И эта девушка, которую называют принцессой. Суждено ли ей умереть? Закалве знал, что против них идет война, и та же логика, по которой в случае победы ей доставалась власть, требовала ее исчезновения, устранения в случае неудачи. Высокое положение обязывало, и девушку ждал или раболепный поклон, или подлый удар ножом – в зависимости от исхода борьбы.
Внезапно, среди отсветов пламени, он увидел ее постаревшей, запертой в сыром подземелье, одетой в жалкие лохмотья, поедаемой вшами: она ждет и надеется, голова обрита наголо, лицо посерело, глаза потемнели и впали. Наконец в снежный день ее выводят наружу и ставят к стене, чтобы расстрелять из луков или ружей, – или кладут на плаху.
Нет, пожалуй, это слишком романтично. Может, ее ждет отчаянное бегство, безопасное убежище, одинокая и горькая ссылка, в которой она будет стареть и грубеть. Чрево ее сделается бесплодным, мозг отупеет, она всю жизнь будет вспоминать о золотых днях, сочинять тщетные воззвания, надеяться на возвращение – и, окруженная заботой, непременно станет ненужной, будучи обречена на такую участь всей своей предшествующей жизнью.

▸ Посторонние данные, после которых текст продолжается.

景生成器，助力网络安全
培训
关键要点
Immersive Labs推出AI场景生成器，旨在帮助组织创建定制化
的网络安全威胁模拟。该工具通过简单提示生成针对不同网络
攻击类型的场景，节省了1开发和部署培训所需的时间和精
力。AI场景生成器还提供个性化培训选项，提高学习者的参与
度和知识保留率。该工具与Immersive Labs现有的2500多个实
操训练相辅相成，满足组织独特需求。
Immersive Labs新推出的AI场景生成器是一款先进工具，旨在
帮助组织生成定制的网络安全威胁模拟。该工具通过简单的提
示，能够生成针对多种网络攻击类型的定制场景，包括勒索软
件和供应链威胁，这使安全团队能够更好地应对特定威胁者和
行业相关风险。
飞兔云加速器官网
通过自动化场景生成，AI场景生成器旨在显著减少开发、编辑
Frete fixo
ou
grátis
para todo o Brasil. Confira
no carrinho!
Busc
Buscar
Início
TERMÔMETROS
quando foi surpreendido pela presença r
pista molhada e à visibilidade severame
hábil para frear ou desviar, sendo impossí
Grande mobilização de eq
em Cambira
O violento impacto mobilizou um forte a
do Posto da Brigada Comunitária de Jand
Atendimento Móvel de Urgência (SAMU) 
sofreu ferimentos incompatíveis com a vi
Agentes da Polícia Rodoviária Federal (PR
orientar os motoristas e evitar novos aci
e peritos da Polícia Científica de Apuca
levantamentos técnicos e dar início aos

Но это не возместится ничем из того, что причиталось ей по праву рождения.
Закалве понял, с болью в душе, что девушка – пустое место, всего лишь бесполезный элемент совсем другой истории; история эта – с подсказками или без подсказок Культуры, которая будет изменять ход событий так, как считает правильным, – закончится тем, что для большинства жителей планеты настанут лучшие времена, их будет ждать не такая тяжелая жизнь. Но не эту девушку. Все произойдет позже.